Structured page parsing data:
#####

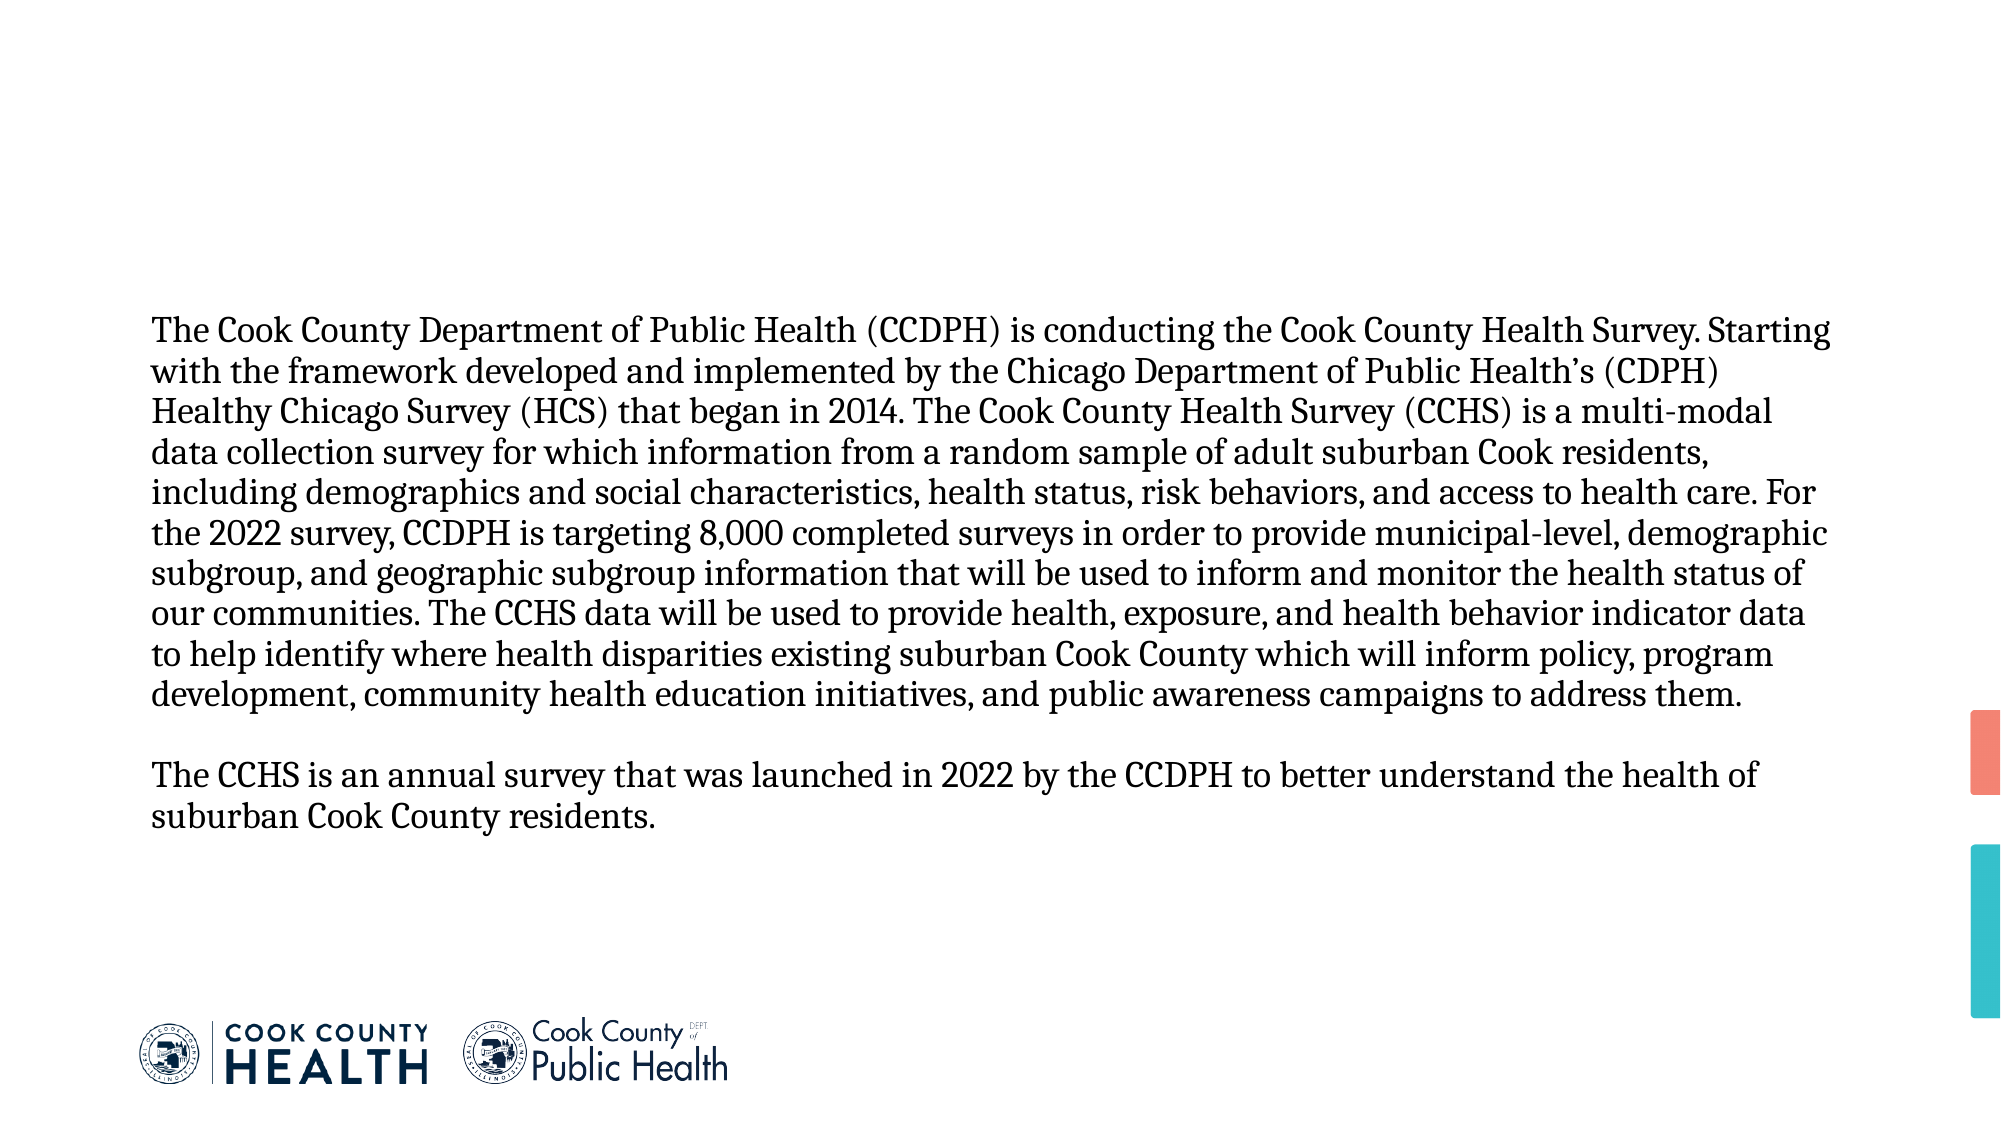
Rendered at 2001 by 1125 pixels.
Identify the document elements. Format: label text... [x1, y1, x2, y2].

picture [1777, 648, 2001, 1079]
picture [463, 1017, 727, 1084]
list The Cook County Department of Public Health (CCDPH) is conducting the Cook County Health Survey. Starting with the framework developed and implemented by the Chicago Department of Public Health’s (CDPH) Healthy Chicago Survey (HCS) that began in 2014. The Cook County Health Survey (CCHS) is a multi-modal data collection survey for which information from a random sample of adult suburban Cook residents, including demographics and social characteristics, health status, risk behaviors, and access to health care. For the 2022 survey, CCDPH is targeting 8,000 completed surveys in order to provide municipal-level, demographic subgroup, and geographic subgroup information that will be used to inform and monitor the health status of our communities. The CCHS data will be used to provide health, exposure, and health behavior indicator data to help identify where health disparities existing suburban Cook County which will inform policy, program development, community health education initiatives, and public awareness campaigns to address them. The CCHS is an annual survey that was launched in 2022 by the CCDPH to better understand the health of suburban Cook County residents. [136, 302, 1862, 994]
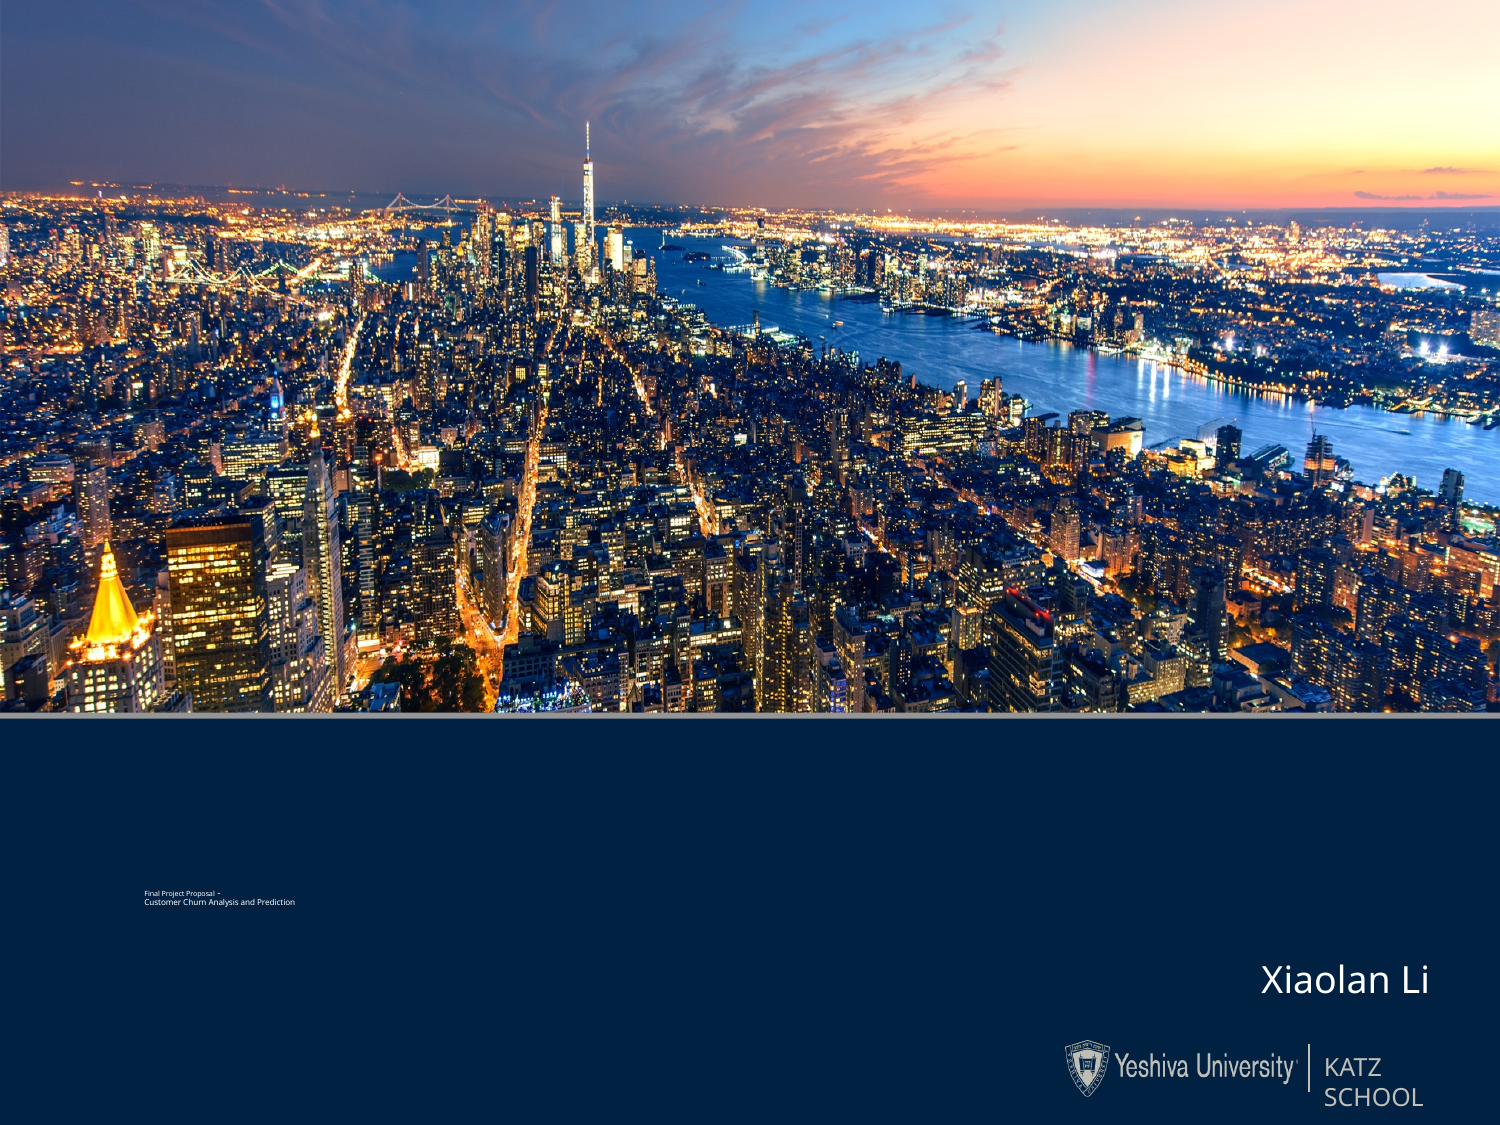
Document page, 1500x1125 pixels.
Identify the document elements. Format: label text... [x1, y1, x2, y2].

picture [0, 0, 1500, 712]
title Final Project Proposal - Customer Churn Analysis and Prediction [18, 766, 1482, 931]
list Xiaolan Li [67, 894, 1500, 1015]
picture [1065, 1040, 1298, 1097]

#####

About this exercise
Return a copy of each line in the entries that carries the string "pixels".

Output of the exercise
Rendered at 2001 by 1125 pixels.
Document page, 1500x1125 pixels.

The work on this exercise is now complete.